*Problem to solve*. Scan the records below for the line with "right front paw: (171, 750)" and the line with "right back paw: (727, 653)", and retype that range exactly, both ends included, pictures excepted.

Keypoint text descriptions:
———

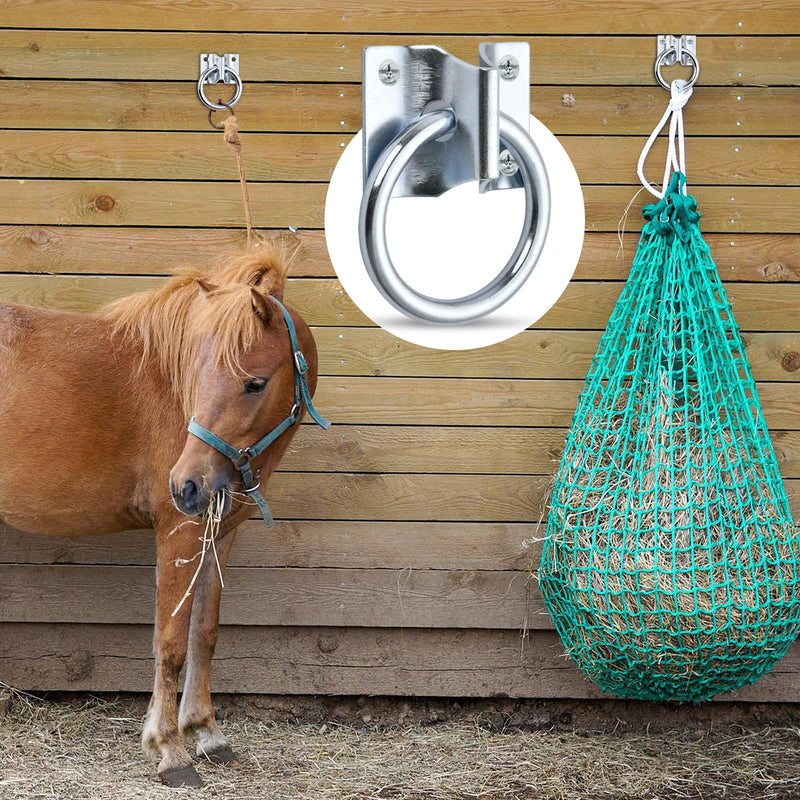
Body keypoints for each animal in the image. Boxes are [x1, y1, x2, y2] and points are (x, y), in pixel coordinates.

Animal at [0, 243, 328, 787]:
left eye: (254, 383)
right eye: (199, 373)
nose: (186, 485)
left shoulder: (219, 534)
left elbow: (203, 634)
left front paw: (207, 734)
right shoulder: (180, 531)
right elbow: (170, 642)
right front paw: (171, 750)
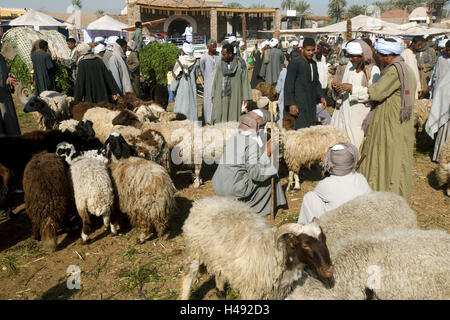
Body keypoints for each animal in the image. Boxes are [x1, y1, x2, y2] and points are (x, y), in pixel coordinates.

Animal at [180, 196, 334, 302]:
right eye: (305, 245)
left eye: (324, 239)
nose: (329, 270)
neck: (276, 255)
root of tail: (204, 200)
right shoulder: (251, 292)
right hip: (194, 249)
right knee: (188, 276)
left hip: (220, 257)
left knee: (219, 272)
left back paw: (221, 291)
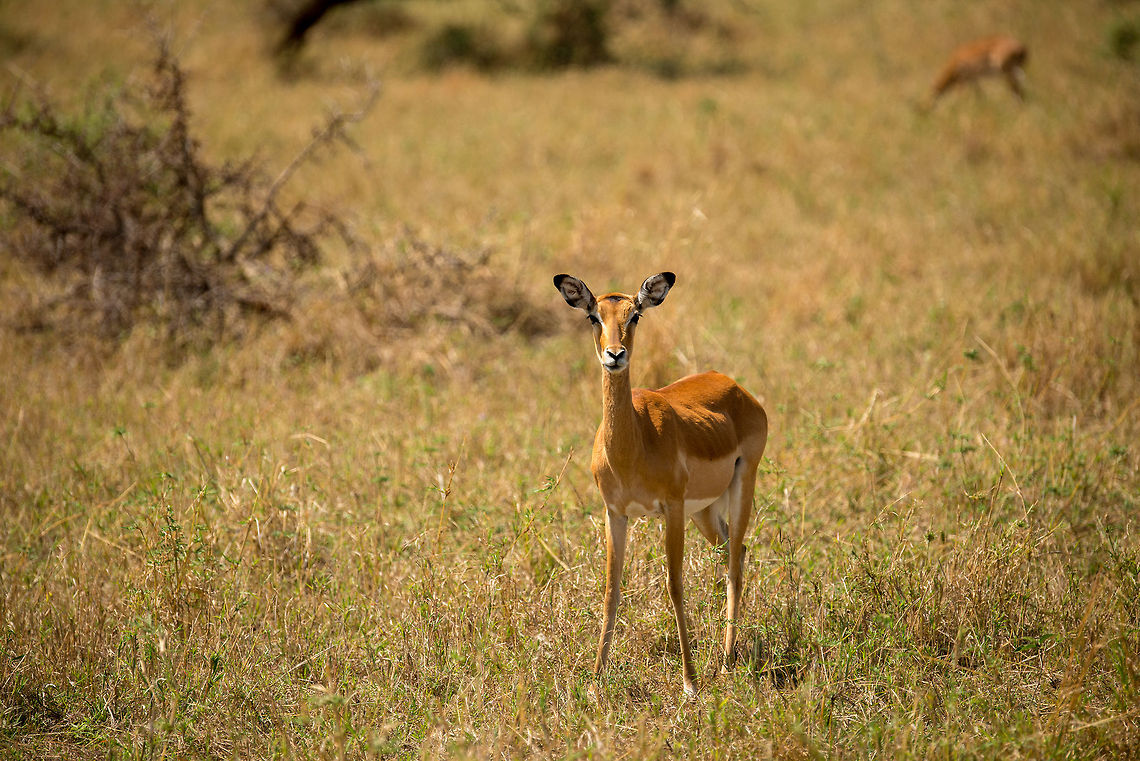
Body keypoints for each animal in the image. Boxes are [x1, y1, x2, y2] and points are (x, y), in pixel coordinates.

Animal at [554, 272, 768, 696]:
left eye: (635, 315)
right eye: (592, 316)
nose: (615, 355)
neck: (634, 442)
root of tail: (734, 387)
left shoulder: (671, 509)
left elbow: (674, 585)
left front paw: (690, 683)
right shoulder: (615, 513)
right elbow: (611, 588)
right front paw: (595, 682)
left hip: (741, 486)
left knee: (735, 563)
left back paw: (725, 662)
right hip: (705, 511)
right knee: (735, 552)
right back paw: (727, 653)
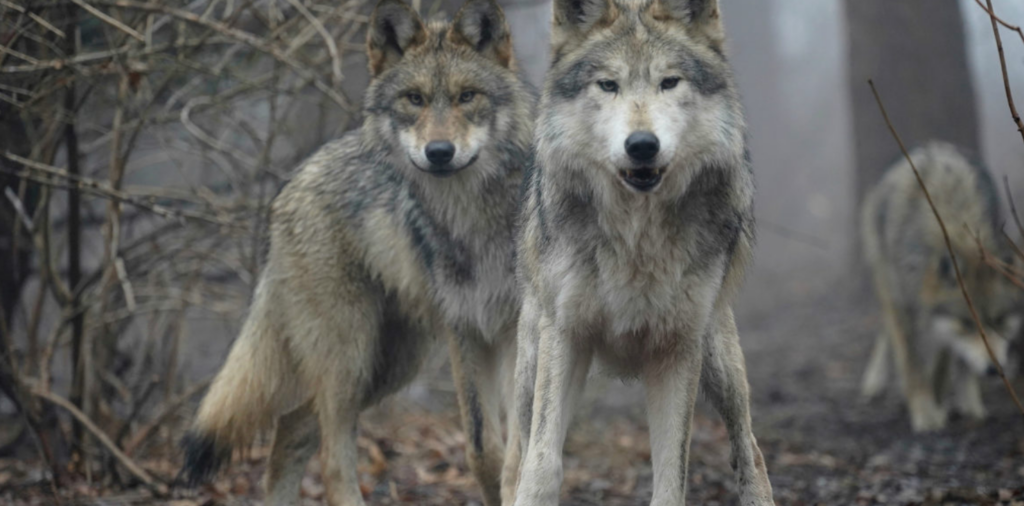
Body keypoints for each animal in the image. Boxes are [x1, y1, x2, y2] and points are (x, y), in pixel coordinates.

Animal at [179, 0, 534, 504]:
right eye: (414, 99)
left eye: (468, 96)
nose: (439, 152)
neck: (475, 219)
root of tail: (296, 177)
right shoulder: (465, 330)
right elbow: (485, 452)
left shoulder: (516, 331)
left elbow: (516, 454)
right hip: (351, 358)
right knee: (328, 456)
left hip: (389, 365)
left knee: (290, 429)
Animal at [505, 0, 774, 504]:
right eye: (608, 85)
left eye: (670, 82)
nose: (643, 145)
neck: (637, 235)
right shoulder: (564, 336)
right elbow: (542, 463)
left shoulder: (677, 350)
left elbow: (672, 477)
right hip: (532, 359)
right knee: (516, 453)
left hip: (718, 358)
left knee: (749, 447)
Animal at [860, 141, 1022, 432]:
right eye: (967, 323)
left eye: (999, 320)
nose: (993, 370)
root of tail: (932, 145)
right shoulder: (906, 306)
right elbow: (912, 364)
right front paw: (924, 414)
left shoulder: (942, 324)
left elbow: (947, 361)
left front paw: (950, 401)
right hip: (886, 282)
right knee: (886, 329)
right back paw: (874, 381)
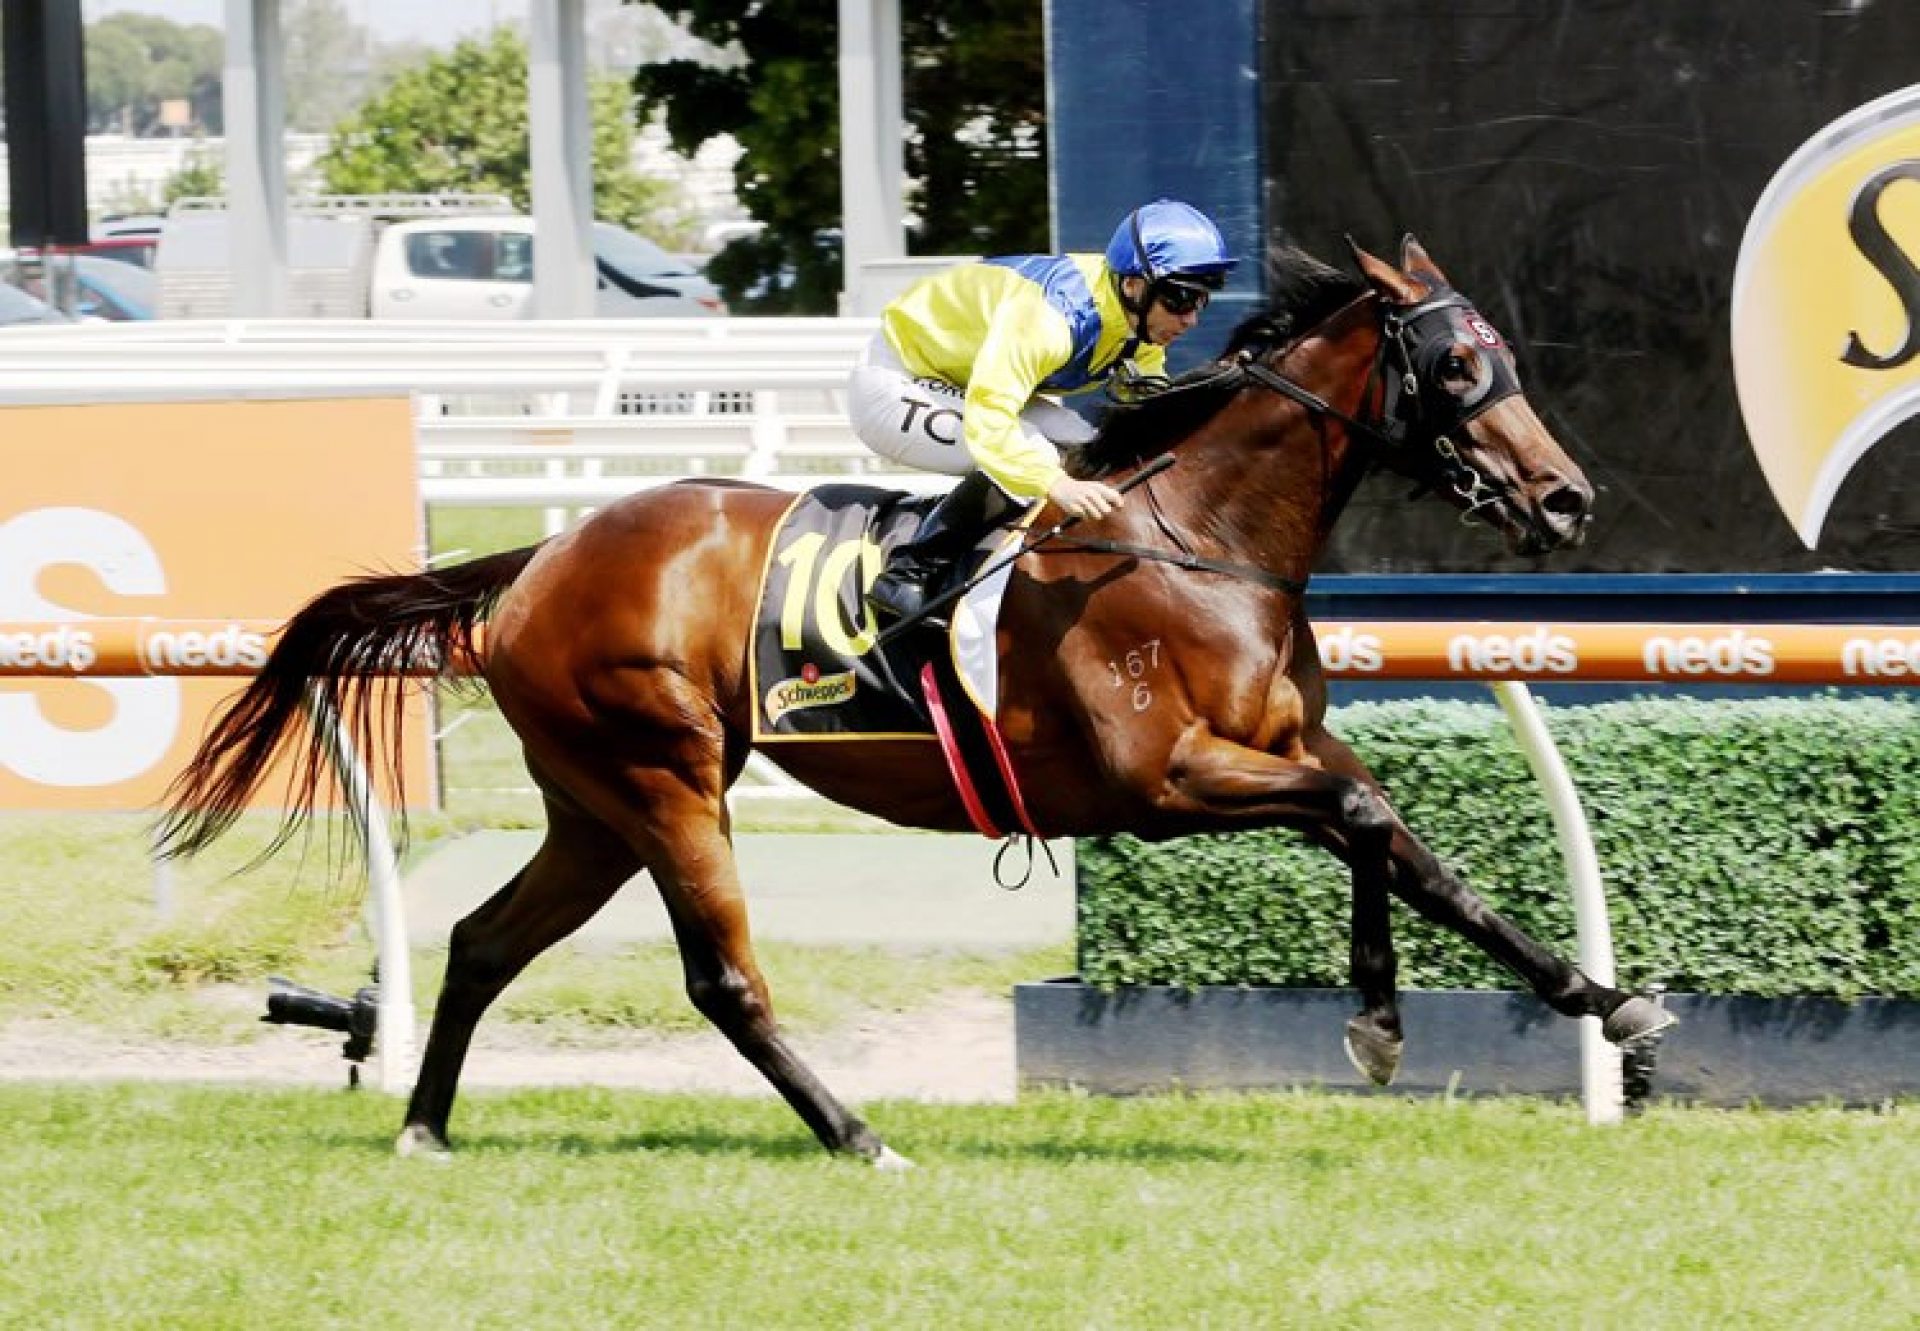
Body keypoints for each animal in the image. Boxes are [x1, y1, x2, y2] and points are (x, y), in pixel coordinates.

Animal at [157, 239, 1674, 1160]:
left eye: (1507, 359)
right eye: (1460, 365)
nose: (1565, 497)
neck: (1196, 534)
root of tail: (539, 558)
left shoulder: (1279, 742)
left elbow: (1405, 845)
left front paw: (1595, 1005)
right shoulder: (1166, 779)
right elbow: (1364, 821)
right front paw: (1394, 1020)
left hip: (593, 805)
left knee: (481, 939)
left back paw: (425, 1124)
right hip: (663, 775)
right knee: (721, 976)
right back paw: (856, 1133)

———

*Output for this exercise*.
right front paw: (171, 750)
Body keypoints for each animal in the image. Boxes are [x1, y1, x2, y2] and points are (x, y), in pixel coordinates.

Animal at [180, 196, 334, 302]:
right eye: (305, 245)
left eye: (324, 239)
nose: (329, 270)
neck: (276, 255)
root of tail: (204, 200)
right shoulder: (251, 292)
right hip: (194, 249)
right knee: (188, 276)
left hip: (220, 257)
left knee: (219, 272)
left back paw: (221, 291)
Body keypoints for each animal in the image. Boxes are [x1, y1, x2, y2] and points are (x, y), in pixel coordinates.

Animal at [554, 272, 768, 696]:
left eye: (635, 315)
right eye: (592, 316)
nose: (615, 355)
neck: (634, 442)
root of tail: (734, 387)
left shoulder: (671, 509)
left elbow: (674, 585)
left front paw: (690, 683)
right shoulder: (615, 513)
right elbow: (611, 588)
right front paw: (595, 682)
left hip: (741, 486)
left knee: (735, 563)
left back paw: (725, 662)
right hip: (705, 511)
right knee: (735, 552)
right back paw: (727, 653)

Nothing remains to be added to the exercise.